**GOAL OF THE EXERCISE**
Sort through the data and copy the lines holding the word "Pancreas".

+++++

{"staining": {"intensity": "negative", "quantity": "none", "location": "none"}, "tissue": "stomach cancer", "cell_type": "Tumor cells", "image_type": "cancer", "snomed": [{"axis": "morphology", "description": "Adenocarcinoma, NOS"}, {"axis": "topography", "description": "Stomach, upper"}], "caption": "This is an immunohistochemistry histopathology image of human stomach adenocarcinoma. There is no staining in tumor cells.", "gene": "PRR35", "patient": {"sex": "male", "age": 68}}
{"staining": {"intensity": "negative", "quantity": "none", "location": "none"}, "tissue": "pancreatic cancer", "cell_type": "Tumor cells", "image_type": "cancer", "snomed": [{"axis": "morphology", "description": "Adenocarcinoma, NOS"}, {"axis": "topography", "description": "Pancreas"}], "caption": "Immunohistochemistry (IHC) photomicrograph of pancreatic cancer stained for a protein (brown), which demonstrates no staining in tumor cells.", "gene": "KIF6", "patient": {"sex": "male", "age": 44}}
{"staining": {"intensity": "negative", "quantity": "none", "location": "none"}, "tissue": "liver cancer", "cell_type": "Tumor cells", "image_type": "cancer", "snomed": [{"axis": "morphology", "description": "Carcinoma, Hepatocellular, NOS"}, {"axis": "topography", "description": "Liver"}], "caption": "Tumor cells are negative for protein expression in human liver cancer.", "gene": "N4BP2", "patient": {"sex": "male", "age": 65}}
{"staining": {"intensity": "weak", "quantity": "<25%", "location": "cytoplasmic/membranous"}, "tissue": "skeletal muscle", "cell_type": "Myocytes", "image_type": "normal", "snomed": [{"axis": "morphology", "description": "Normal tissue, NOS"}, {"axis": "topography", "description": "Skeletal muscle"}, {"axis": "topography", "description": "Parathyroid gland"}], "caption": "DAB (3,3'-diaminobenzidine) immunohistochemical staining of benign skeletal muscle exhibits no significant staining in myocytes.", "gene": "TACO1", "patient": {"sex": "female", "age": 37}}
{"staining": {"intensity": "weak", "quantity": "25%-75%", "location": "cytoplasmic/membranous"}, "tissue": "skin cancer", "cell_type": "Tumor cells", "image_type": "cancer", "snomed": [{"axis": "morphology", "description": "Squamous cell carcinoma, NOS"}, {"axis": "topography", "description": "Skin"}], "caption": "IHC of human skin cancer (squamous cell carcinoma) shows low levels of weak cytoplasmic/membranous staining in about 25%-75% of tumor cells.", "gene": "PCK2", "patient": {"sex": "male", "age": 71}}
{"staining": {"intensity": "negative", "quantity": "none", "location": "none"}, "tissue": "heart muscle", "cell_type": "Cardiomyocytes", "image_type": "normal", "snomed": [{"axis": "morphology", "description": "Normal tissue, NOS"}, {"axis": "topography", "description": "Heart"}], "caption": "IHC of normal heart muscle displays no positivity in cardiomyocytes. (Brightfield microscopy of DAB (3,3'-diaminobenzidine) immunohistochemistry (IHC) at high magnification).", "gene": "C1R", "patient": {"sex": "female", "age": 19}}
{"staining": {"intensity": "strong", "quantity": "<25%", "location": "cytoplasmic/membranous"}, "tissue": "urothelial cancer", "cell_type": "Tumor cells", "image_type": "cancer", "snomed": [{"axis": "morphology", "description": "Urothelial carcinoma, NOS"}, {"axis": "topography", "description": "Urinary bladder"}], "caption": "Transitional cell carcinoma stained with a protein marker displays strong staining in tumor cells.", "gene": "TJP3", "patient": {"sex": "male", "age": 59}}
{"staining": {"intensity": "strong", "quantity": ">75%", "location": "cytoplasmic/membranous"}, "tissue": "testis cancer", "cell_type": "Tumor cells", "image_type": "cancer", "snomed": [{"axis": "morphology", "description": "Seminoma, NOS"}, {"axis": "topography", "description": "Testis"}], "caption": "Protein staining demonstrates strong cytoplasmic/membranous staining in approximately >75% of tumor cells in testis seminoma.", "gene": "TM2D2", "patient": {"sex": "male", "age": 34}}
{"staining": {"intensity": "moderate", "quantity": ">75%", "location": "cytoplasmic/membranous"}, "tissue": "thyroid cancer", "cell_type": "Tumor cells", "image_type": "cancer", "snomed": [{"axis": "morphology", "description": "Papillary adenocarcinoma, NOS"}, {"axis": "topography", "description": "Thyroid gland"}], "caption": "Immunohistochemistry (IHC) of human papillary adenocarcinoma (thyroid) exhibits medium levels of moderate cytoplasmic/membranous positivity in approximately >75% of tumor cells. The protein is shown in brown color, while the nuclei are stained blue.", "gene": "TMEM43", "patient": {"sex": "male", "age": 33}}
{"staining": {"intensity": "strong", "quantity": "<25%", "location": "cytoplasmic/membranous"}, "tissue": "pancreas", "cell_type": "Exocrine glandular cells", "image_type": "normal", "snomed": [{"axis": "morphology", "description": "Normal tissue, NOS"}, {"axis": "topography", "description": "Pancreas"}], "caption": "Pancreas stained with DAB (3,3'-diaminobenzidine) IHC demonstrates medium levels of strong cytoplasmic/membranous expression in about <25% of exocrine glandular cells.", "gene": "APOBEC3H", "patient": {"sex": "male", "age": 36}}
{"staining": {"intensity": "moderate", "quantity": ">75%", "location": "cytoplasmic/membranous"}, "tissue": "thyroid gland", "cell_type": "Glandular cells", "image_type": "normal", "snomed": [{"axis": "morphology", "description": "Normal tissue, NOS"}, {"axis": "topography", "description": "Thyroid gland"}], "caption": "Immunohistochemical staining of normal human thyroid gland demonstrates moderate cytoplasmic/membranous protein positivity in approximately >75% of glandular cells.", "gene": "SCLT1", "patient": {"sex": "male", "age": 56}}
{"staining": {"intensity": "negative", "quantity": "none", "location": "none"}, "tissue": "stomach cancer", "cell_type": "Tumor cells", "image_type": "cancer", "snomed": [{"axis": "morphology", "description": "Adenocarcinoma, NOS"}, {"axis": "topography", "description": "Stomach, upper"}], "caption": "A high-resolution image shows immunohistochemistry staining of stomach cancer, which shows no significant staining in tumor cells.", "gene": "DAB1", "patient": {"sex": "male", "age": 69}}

+++++

**WRITTEN ANSWER**
{"staining": {"intensity": "negative", "quantity": "none", "location": "none"}, "tissue": "pancreatic cancer", "cell_type": "Tumor cells", "image_type": "cancer", "snomed": [{"axis": "morphology", "description": "Adenocarcinoma, NOS"}, {"axis": "topography", "description": "Pancreas"}], "caption": "Immunohistochemistry (IHC) photomicrograph of pancreatic cancer stained for a protein (brown), which demonstrates no staining in tumor cells.", "gene": "KIF6", "patient": {"sex": "male", "age": 44}}
{"staining": {"intensity": "strong", "quantity": "<25%", "location": "cytoplasmic/membranous"}, "tissue": "pancreas", "cell_type": "Exocrine glandular cells", "image_type": "normal", "snomed": [{"axis": "morphology", "description": "Normal tissue, NOS"}, {"axis": "topography", "description": "Pancreas"}], "caption": "Pancreas stained with DAB (3,3'-diaminobenzidine) IHC demonstrates medium levels of strong cytoplasmic/membranous expression in about <25% of exocrine glandular cells.", "gene": "APOBEC3H", "patient": {"sex": "male", "age": 36}}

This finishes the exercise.